Pope Benedict and the ‘Liturgy Wars’

COMMENTARY: The late Pope sought to restore to pride of place the concept of the Mass as an action of God himself acting in and through the priest to bring the Paschal Mystery into our midst once again.

Pope Emeritus Benedict XVI holding the Pascal Candle at the Easter Vigil Mass in St. Peter's Basilica on Saturday, April 7, 2012.
Pope Emeritus Benedict XVI holding the Pascal Candle at the Easter Vigil Mass in St. Peter's Basilica on Saturday, April 7, 2012. (photo: Shutterstock)

The Second Vatican Council affirmed that the Eucharist is the source and summit of our Christian existence. It therefore called for a reform of the liturgy that took place in the pontificate of Paul VI. And since that time there has been a seemingly endless set of debates on the efficacy of those reforms. Recently, these debates have evolved into what can only be described as “liturgy wars” — wars that have led to a polarization and a balkanization in the Church on the liturgical front pitting various groups against one another, rendering the liturgy into an agent of division rather than one of unity. On one side, you have Catholics who remain deeply devoted to the Mass of Paul VI (the Novus Ordo) as it is currently celebrated and who speak as if the “old Mass” came from some strange, esoteric and different religion altogether that we have now happily moved beyond. On the other side, there are the Catholics who are animated by a deep love for the pre-conciliar liturgy, but who often speak as if all that is bad in the Church today can be attributed to the “travesty” of the liturgical renewal.

Then there are also the promoters of what has come to be called the “reform of the reform” of the Mass of Paul VI who affirm the importance of the liturgical renewal and embrace the Mass of Paul VI, but who also think that the liturgy has lost many of the treasures of the older Mass that should now be restored. Pope Benedict seems to have been in this latter camp, and his motu proprio Summorum Pontificum was, at least in part, an effort at creating the kind of cross-fertilization between the “old” Mass and the “new” that could facilitate this reform of the reform.

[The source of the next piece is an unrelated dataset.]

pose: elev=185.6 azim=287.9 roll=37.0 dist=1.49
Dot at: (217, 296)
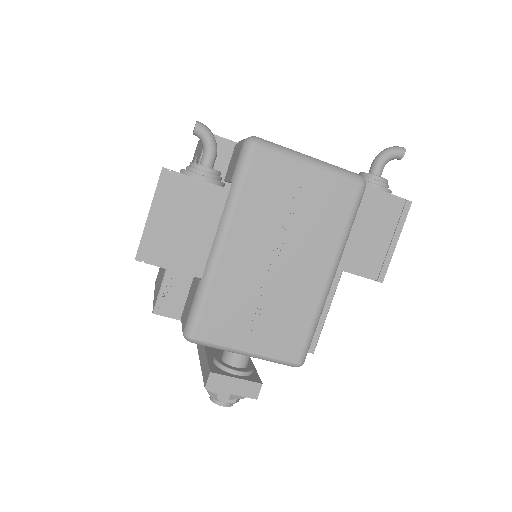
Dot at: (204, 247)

Benedict was very open about his love for many elements of the older liturgy, and he made the astute, yet seemingly controversial, observation that a liturgy that had been held as sacred for many centuries could not now be viewed as something dangerous to the life of faith. Benedict clearly believed that the liturgical reform jettisoned rashly many of the Church’s greatest liturgical treasures. Further, he thought it had placed too much emphasis on the Eucharist as a fellowship meal.

He sought to restore to pride of place the concept of the Mass as an action of God himself acting in and through the priest to bring the Paschal Mystery into our midst once again. And through his motu proprio, Benedict hoped that this imbalance might be corrected through a natural organic development of the two forms of the Roman Rite coming together.

This latter point is important, since many folks on the more traditional side of the argument have criticized Pope Benedict for not using his authority to enact the changes he desired through papal fiat. But the reason why he did not do so points us in the direction of what is, in my opinion, one of the main points, perhaps the all-determinative point, of his liturgical thinking.

For Benedict, one of the pitfalls of the liturgical renewal — a renewal he knew was needed and which he supported at the Council as a theological peritus — was that the changes that were enacted were so radical and came so abruptly and involved such a decisive break with the past that the impression was given that the liturgy is an endlessly plastic and malleable ritual that is largely a human construct. Therefore, he feared that a similar “abruptness” on his part to restore elements of the older rite into the new would only reinforce this impression and further undermine the liturgy as something fundamentally “given” to us by God, even if the path of that givenness was the path of Tradition in and through the Church.

There is the added problem that in so undermining the concept of the liturgy as something given to us by God via Tradition, one also undermines the already attenuated belief that the Church is the medium of God’s Revelation in Christ in a broader sense. And this was a critical concern of Benedict, who shared with Pope St. John Paul II a deep conviction that modernity is characterized, at least in part, by the “eclipse” of God in the cultural arena of time and space.

In response to this eclipse of God, the Church could be tempted simply to walk away from the world and to retreat into an isolated fortress of some kind. But the Incarnation does not allow us to view Christianity as a Gnostic flight from the world, and the Church is instead, in her essence, as Vatican II taught, the very sacrament of Christ’s presence in that world. And the loss of a sense of God leads to a loss of reason, as well — one of the chief themes of his entire pontificate as we see in the famous Regensburg address. And downstream from the loss of reason is the rise of a purely stipulative iron-fisted “dictatorship” of moral relativism.

Benedict was therefore caught in a bind. On the one hand, the Mass of Paul VI needs to retrieve large elements of the Church’s liturgical patrimony; but on the other hand, if one seeks to do this with diktats from on high, then one undermines the theological weight of that liturgical patrimony as something given by God via the path of organic traditioning.

This result, for Benedict, would have represented the triumph of a certain aesthetic ethos, but at the risk of making the logos that the liturgy makes present seem like an ecclesial plaything changed on a whim. And the priority of the truth about God) over merely aesthetic and cultural structures is a central feature of Benedict’s theology. Looked at another way, we can say that he was concerned with the liturgy as an expression of truth — indeed, as an expression of the deepest truth of all, now threatened with being lost in the thicket of the liturgical debates. Some have criticized his decision to let things evolve under their own steam, so to speak, and think that he should have been more forceful. I disagree.

Furthermore, I have just come from Benedict’s funeral in Rome, and I am struck once again by how wrong the caricatures of Benedict as an authoritarian “Panzer” cardinal and pope truly are; for if that were true, he would not have chosen the path of liturgical renewal that he did. And I for one am grateful for this. May he now rest in God’s peace in the heavenly liturgy.